= Ken Whiting =

Canadian kayaker

Ken Whiting (born December 12, 1974), is a Canadian former competitive whitewater kayaker. He won the 1997/98 World Freestyle Kayaking Championship, the 1998 Japan Open Champion, and a five-time Canadian National Champion in freestyle (a.k.a. whitewater) kayaking.

Since 1998, Ken opened a kayaking school, founded the Canadian Freestyle Kayaking Association, and coached the Junior Freestyle Kayaking Team. He produced both the US and Canadian Freestyle Team Trials events, and wrote and produced a series of paddling instructional books and videos. In 2006 he was nominated for an Everest Outdoor Achievement Award. In 2009, Ken produced the first ever kayak fishing TV series, and in 2013, Ken launched Facing Waves, North America's only paddlesport television show.

== Early days ==
Ken was 14 years old when he picked up a kayak paddle for the first time while taking a five-day kayaking course on the Ottawa River in 1989. At 18 he postponed his university plans to pursue whitewater kayaking.

== Championships ==
In 1997, he won the World Freestyle Kayaking Championships.

== Career ==
In 1998, Ken wrote and published The Playboater's Handbook, a reference for freestyle kayaking technique.

Following the 1st book, Ken teamed up with Chris Emerick, an American videographer, and began producing instructional videos.
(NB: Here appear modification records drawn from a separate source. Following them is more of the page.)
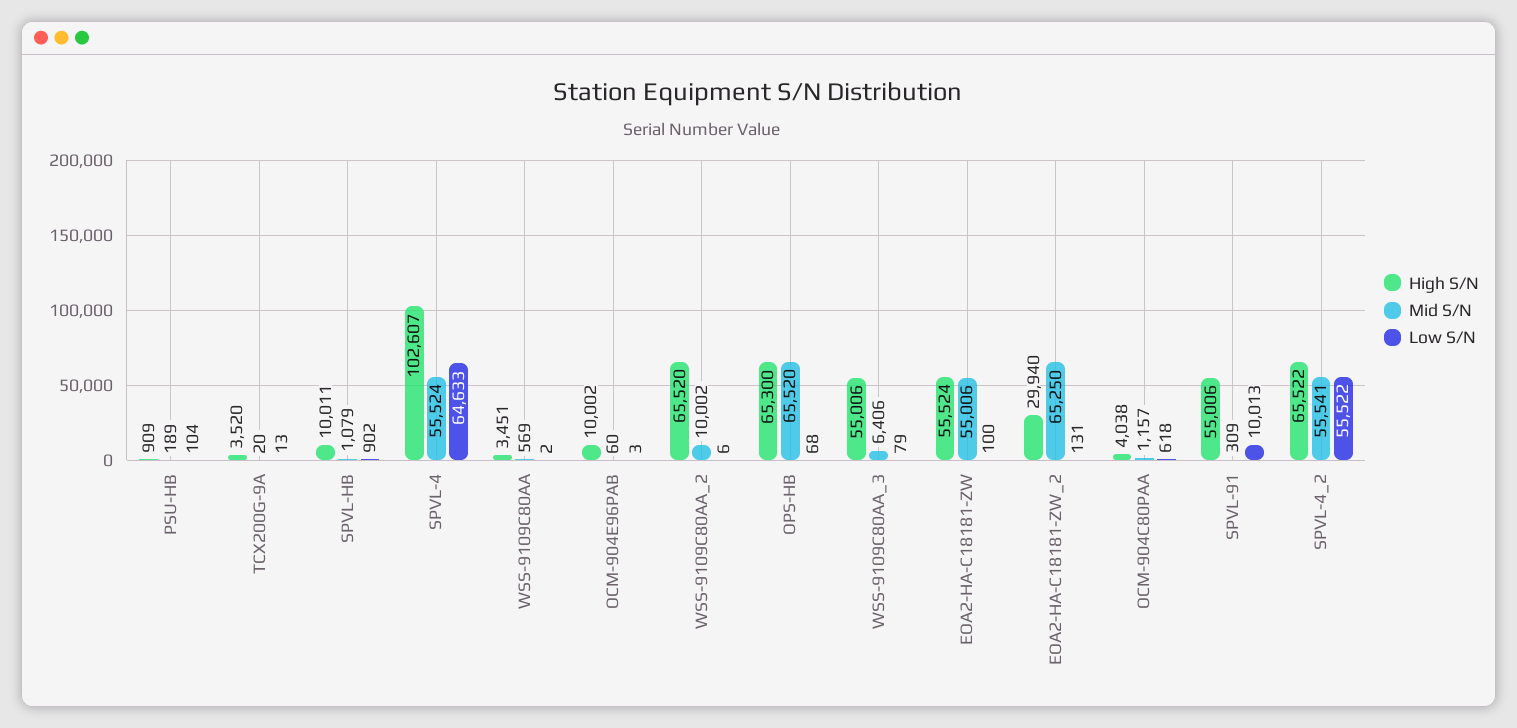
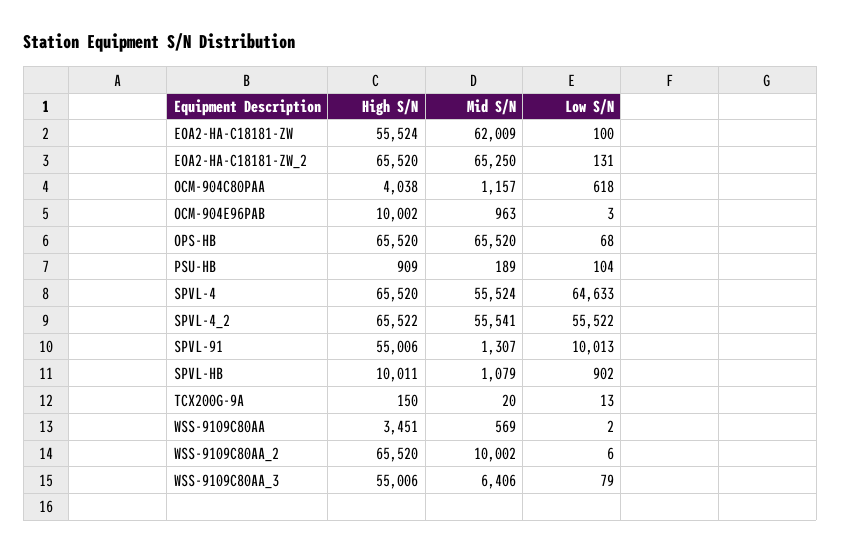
  {
    "High S/N": {
      "PSU-HB": 909,
-     "TCX200G-9A": 3520,
+     "TCX200G-9A": 150,
      "SPVL-HB": 10011,
-     "SPVL-4": 102607,
+     "SPVL-4": 65520,
      "WSS-9109C80AA": 3451,
      "OCM-904E96PAB": 10002,
      "WSS-9109C80AA_2": 65520,
-     "OPS-HB": 65300,
+     "OPS-HB": 65520,
      "WSS-9109C80AA_3": 55006,
      "EOA2-HA-C18181-ZW": 55524,
-     "EOA2-HA-C18181-ZW_2": 29940,
+     "EOA2-HA-C18181-ZW_2": 65520,
      "OCM-904C80PAA": 4038,
      "SPVL-91": 55006,
      "SPVL-4_2": 65522
    },
    "Mid S/N": {
      "PSU-HB": 189,
      "TCX200G-9A": 20,
      "SPVL-HB": 1079,
      "SPVL-4": 55524,
      "WSS-9109C80AA": 569,
-     "OCM-904E96PAB": 60,
+     "OCM-904E96PAB": 963,
      "WSS-9109C80AA_2": 10002,
      "OPS-HB": 65520,
      "WSS-9109C80AA_3": 6406,
-     "EOA2-HA-C18181-ZW": 55006,
+     "EOA2-HA-C18181-ZW": 62009,
      "EOA2-HA-C18181-ZW_2": 65250,
      "OCM-904C80PAA": 1157,
-     "SPVL-91": 309,
+     "SPVL-91": 1307,
      "SPVL-4_2": 55541
    },
    "Low S/N": {
      "PSU-HB": 104,
      "TCX200G-9A": 13,
      "SPVL-HB": 902,
      "SPVL-4": 64633,
      "WSS-9109C80AA": 2,
      "OCM-904E96PAB": 3,
      "WSS-9109C80AA_2": 6,
      "OPS-HB": 68,
      "WSS-9109C80AA_3": 79,
      "EOA2-HA-C18181-ZW": 100,
      "EOA2-HA-C18181-ZW_2": 131,
      "OCM-904C80PAA": 618,
      "SPVL-91": 10013,
      "SPVL-4_2": 55522
    }
  }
These publishing efforts evolved into an instructional books and videos series about whitewater kayaking and other outdoor pursuits, including sea kayaking, canoeing, and camping.

In 2002, Ken retired from kayak competition.
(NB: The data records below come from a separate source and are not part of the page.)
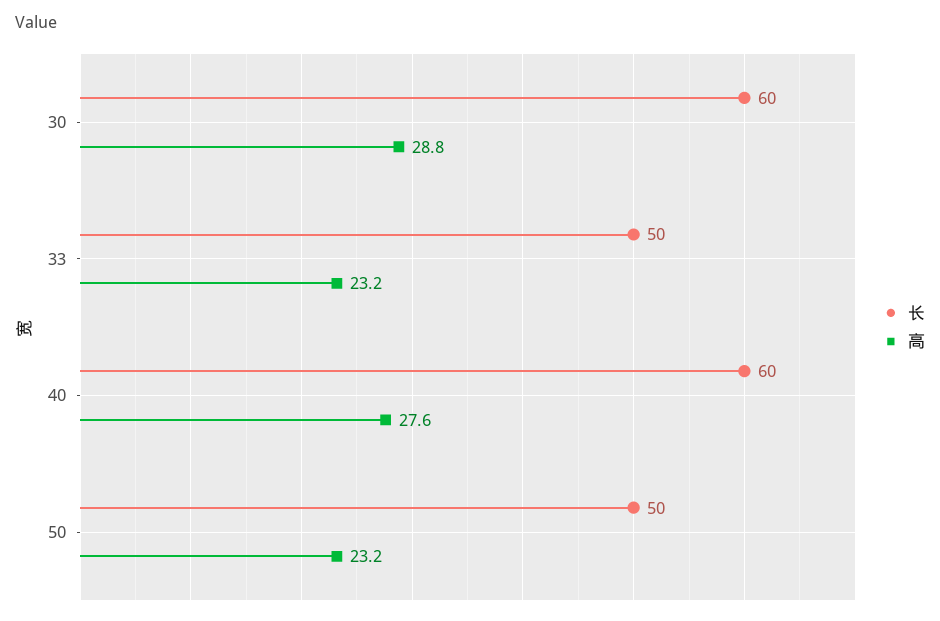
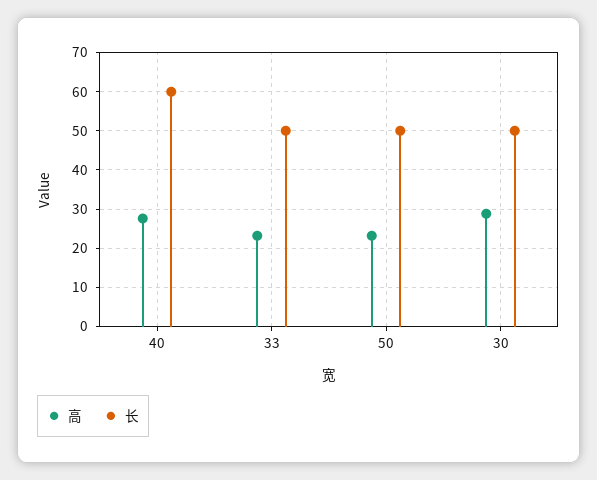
  {
    "长": {
-     "30": 60,
+     "30": 50,
      "33": 50,
      "40": 60,
      "50": 50
    },
    "高": {
      "30": 28.8,
      "33": 23.2,
      "40": 27.6,
      "50": 23.2
    }
  }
In 2009, Ken produced his first TV series, for the World Fishing Network. In that same year, Ken released his first WebTV series.

In 2011, Ken sold Heliconia's book and DVD publishing and distribution arm of the business, in order to focus his energies on TV production, WebTV production and social media marketing.

Ken's company now produces six TV series (Kayak Fishing Show, Extreme Kayak Fishing Challenge, Epic Trails, Facing Waves, Kayak Bassin' and Knot Right Kayak Fishing) which air on FOX Sports, Sportsman Channel, Outside Television, and the World Fishing Network.

Ken, his wife Nicole, and their daughter live in Ottawa, bordering the Ottawa River.